A proof is given here. Putting all this together, we can conclude

Theorem 1 Suppose we can find ${0 \leq \varepsilon < 1}$ and a function ${F}$ supported on a polytope ${R}$ obeying (4), not identically zero and with all marginals ${\int_0^\infty F(t_1,\ldots,t_k)\ dt_m}$ vanishing outside of ${(1+\varepsilon) \cdot {\cal R}_{k-1}}$, and with

$\displaystyle \frac{\sum_{m=1}^k J_{k,\varepsilon}^{(m)}(F)}{I_k(F)} > \frac{2m}{\theta}.$

Then ${GEH[\theta]}$ implies ${H_m \leq h_k-h_1}$.

In principle, this very flexible criterion for upper bounding ${H_m}$ should lead to better bounds than before, and in particular we have now established ${H_1 \leq 8}$ on GEH.

Another promising direction is to try to improve the analysis at medium ${k}$ (more specifically, in the regime ${k \sim 50}$), which is where we are currently at without EH or GEH through numerical quadratic programming.
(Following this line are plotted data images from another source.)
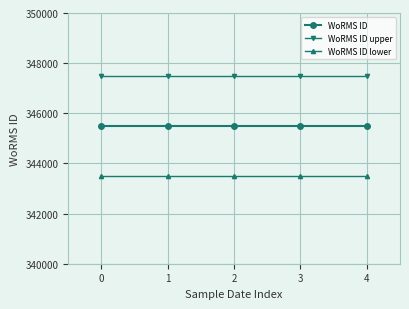

What is the total value across all series at 1?

1036512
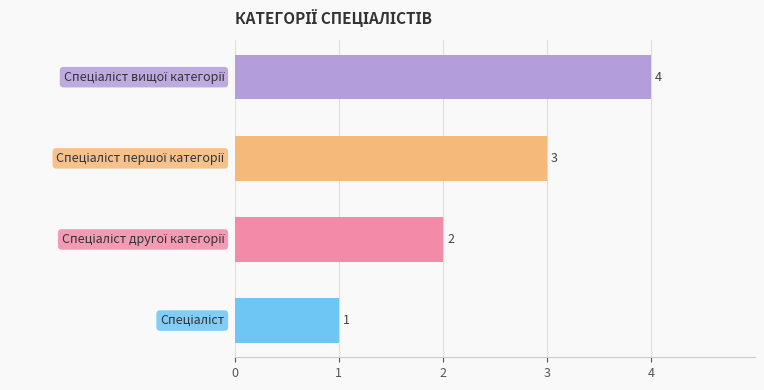

What is the minimum value shown in the chart?

1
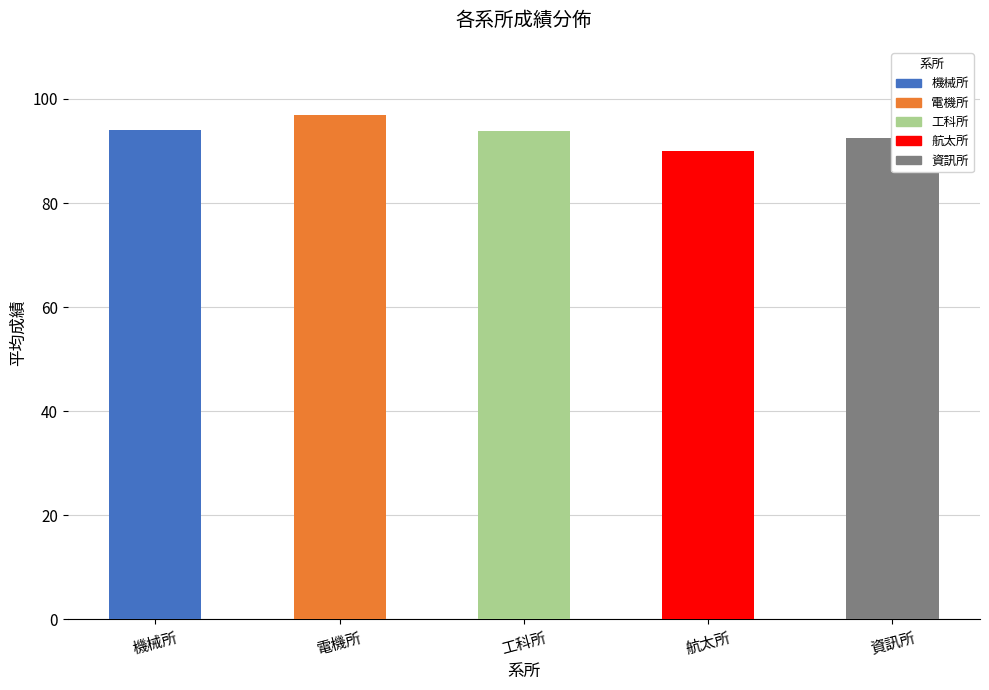

What is the change in value from 電機所 to 航太所?

-7.0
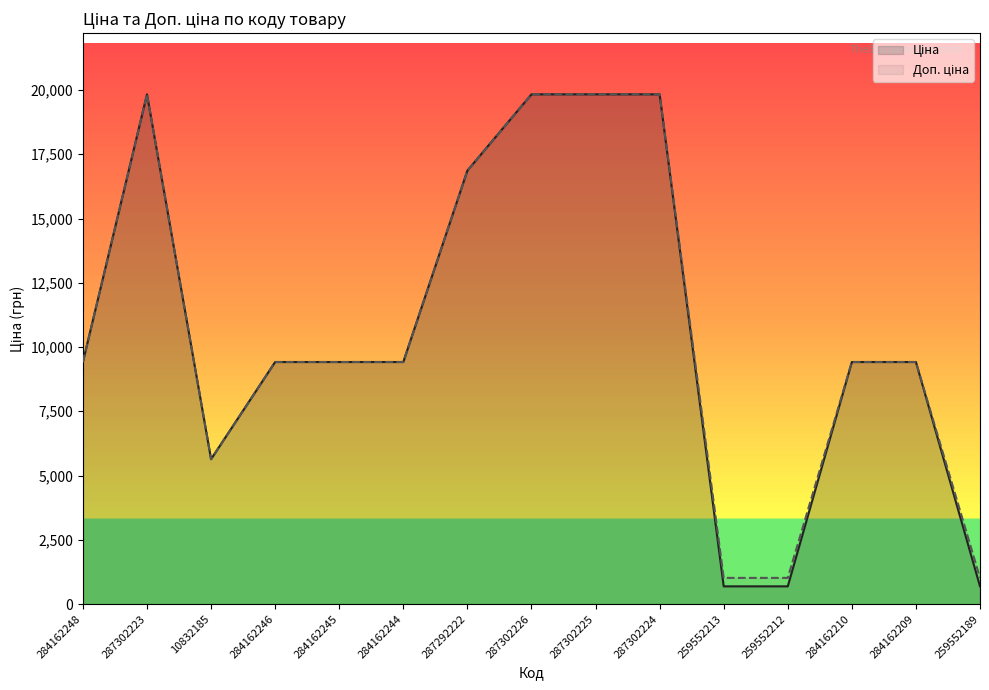

What is the value of the Ціна point at the 5th from the left?

9416.9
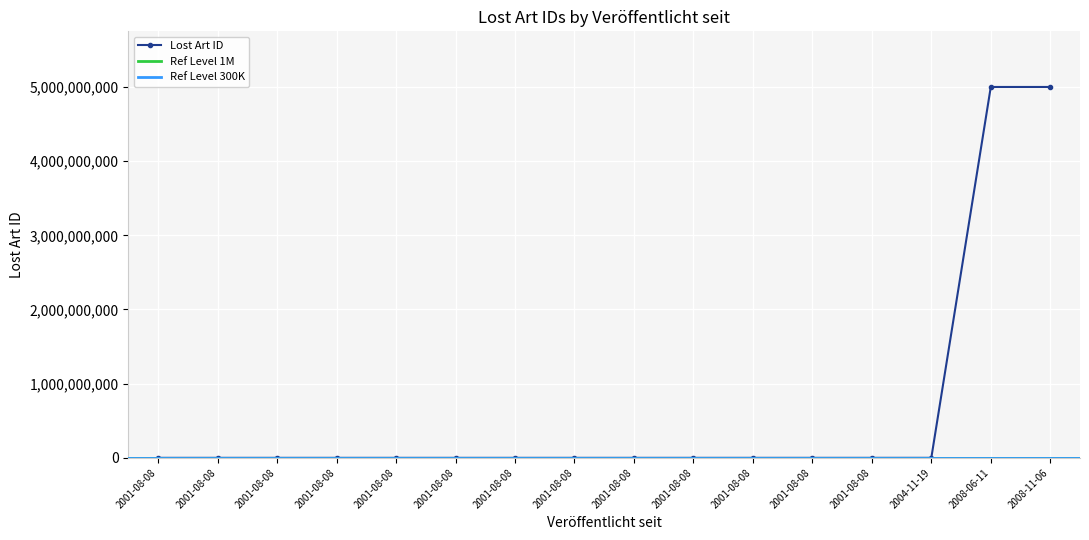

Where is the first local minimum?

2001-08-08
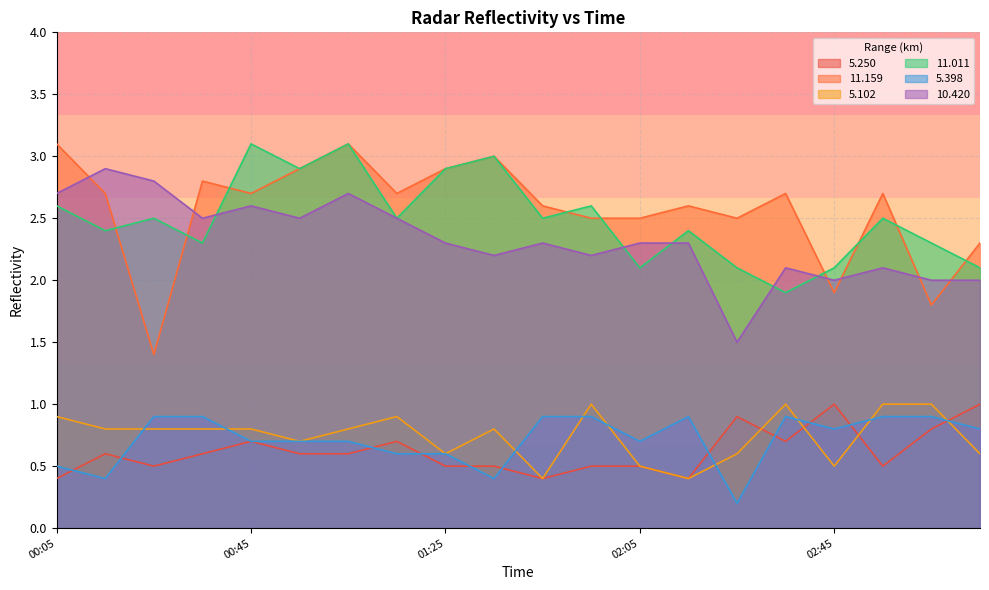

What is the minimum value for   5.102?

0.4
Right now we are only using ${\theta=1/2}$ and using the baseline ${M_k}$ analysis, basically for two reasons:

• We do not have good numerical formulae for integrating polynomials on any region more complicated than the simplex ${{\cal R}_k}$ in medium dimension.
• The estimates ${MPZ^{(i)}[\varpi,\delta]}$ produced by Polymath8a involve a ${\delta}$ parameter, which introduces additional restrictions on the support of ${F}$ (conservatively, it restricts ${F}$ to ${[0,\delta']^k}$ where ${\delta' := \frac{\delta}{1/4+\varpi}}$ and ${\theta = 1/2 + 2 \varpi}$; it should be possible to be looser than this (as was done in Polymath8a) but this has not been fully explored yet). This then triggers the previous obstacle of having to integrate on something other than a simplex.

However, these look like solvable problems, and so I would expect that further unconditional improvement for ${H_1}$ should be possible.